I'm going to try to play with the chemistry of my water for the first time tomorrow. I've been brewing for about 6 years and I wanted to try another technique to really help my beer. 5 gal batch BTW.

Baseline Water:
Ca: 25
Mg: 6.5
Na: 19
SO4: 15
Cl: 33
HCO3: 83

Target (IPA Style):
Ca: 100
Mg: 18
Na: 19
SO4: 200
Cl: 50
HCO3: 100

Additions:
Gypsum: 4.6g
Epsom: 2.4g
CaCl: 0.7g
CaCO3: 0.4g

Those are the numbers I get from BeerSmith and they seem to jive well with Bru'nWater. Since I haven't done this before I wanted to make sure I wasn't adding a large amount of a specific additive.

Oh! One last thing I current use an RV Water filter on the water in. Does that mess with any of the values of the baseline water?

Thanks in advance guys!

-Matt
 
I'll let guys who know better handle the RV filter, but I'd say probably not. My understanding, filters are great for removing undesirables like chlorine, but don't really touch the inorganic ions relevant to brewing.

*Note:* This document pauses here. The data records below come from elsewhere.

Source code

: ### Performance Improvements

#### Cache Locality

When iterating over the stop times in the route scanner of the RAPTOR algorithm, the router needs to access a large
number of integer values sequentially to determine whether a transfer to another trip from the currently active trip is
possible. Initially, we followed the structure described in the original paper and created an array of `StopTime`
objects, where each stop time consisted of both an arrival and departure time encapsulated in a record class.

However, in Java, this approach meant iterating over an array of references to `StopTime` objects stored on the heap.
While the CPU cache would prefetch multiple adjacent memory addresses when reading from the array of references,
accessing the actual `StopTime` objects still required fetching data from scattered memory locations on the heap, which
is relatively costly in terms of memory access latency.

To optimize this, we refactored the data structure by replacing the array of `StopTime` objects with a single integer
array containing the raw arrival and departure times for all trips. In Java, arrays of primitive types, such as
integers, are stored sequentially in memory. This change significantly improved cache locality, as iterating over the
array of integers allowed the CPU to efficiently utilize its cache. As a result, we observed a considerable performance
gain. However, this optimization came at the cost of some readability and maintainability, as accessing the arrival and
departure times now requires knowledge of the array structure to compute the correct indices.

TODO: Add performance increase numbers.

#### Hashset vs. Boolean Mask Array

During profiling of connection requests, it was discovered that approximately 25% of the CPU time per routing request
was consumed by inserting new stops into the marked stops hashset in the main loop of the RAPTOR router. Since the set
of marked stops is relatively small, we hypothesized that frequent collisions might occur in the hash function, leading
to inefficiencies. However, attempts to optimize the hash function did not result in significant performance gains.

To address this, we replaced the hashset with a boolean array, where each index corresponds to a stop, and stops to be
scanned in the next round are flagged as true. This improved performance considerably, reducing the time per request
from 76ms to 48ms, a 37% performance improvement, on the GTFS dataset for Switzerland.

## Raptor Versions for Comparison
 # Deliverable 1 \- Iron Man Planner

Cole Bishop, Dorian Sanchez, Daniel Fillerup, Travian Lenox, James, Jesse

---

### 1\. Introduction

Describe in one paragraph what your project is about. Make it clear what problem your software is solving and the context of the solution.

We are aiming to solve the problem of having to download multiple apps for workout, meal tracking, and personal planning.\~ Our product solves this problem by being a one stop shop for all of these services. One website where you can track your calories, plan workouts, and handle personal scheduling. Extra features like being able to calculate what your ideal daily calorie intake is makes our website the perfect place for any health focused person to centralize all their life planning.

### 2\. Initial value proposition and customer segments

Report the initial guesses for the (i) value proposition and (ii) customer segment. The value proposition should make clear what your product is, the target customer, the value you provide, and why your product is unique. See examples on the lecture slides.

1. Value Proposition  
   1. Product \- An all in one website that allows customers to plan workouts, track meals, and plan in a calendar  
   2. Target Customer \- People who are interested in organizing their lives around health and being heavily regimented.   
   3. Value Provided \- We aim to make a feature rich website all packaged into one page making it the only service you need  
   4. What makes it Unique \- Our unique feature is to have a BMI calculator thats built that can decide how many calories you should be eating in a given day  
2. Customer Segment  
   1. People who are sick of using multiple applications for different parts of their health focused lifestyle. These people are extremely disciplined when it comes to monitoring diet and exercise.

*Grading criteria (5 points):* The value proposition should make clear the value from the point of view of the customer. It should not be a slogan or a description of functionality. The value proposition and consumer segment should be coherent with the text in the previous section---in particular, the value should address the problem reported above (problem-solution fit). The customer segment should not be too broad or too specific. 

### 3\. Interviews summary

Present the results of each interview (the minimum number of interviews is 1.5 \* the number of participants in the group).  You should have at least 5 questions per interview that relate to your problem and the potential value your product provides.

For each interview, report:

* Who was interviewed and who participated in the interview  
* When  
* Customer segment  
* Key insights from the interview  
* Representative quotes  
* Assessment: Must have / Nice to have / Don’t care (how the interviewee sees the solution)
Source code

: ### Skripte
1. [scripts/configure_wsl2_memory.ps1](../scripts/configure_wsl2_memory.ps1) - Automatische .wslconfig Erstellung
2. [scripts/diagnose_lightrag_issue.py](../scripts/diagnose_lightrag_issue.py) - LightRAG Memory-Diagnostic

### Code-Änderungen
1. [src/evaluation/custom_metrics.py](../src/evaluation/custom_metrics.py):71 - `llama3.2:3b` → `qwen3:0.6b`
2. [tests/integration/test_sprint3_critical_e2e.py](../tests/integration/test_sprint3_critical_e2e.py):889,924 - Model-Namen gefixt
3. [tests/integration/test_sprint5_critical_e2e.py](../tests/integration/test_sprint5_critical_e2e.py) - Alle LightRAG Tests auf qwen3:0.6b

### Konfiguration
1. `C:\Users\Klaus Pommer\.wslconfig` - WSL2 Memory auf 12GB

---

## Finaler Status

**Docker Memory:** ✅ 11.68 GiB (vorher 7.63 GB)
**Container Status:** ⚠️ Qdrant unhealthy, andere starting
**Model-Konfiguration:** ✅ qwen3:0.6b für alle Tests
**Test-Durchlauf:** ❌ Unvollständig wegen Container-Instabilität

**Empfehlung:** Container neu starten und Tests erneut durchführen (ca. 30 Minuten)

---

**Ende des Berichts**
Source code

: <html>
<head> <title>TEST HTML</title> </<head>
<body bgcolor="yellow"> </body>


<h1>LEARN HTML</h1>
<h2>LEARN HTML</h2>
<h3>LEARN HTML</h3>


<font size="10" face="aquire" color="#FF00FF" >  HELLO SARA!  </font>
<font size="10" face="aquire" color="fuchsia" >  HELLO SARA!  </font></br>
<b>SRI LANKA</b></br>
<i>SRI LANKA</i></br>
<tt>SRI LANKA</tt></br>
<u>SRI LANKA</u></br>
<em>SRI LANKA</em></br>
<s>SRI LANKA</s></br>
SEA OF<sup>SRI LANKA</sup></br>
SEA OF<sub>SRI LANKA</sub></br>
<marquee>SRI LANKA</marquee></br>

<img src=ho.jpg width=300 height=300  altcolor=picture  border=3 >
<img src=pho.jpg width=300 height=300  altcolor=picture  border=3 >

That said, cut the chalk addition. Even if you needed alkalinity, which you don't, that's not a good way to add it anyway. Without that, the calcium should still be in range, and if it wasn't, I'd cut the Epsom salt too and replace it with gypsum since magnesium is a pretty minor player anyway. And without knowing your grain bill, you may still need to add some acid to your mash anyway.
 
I'd say removing chlorine would be a benefit, don't you?

That said many people don't trust carbon filters. I don't see how it could hurt.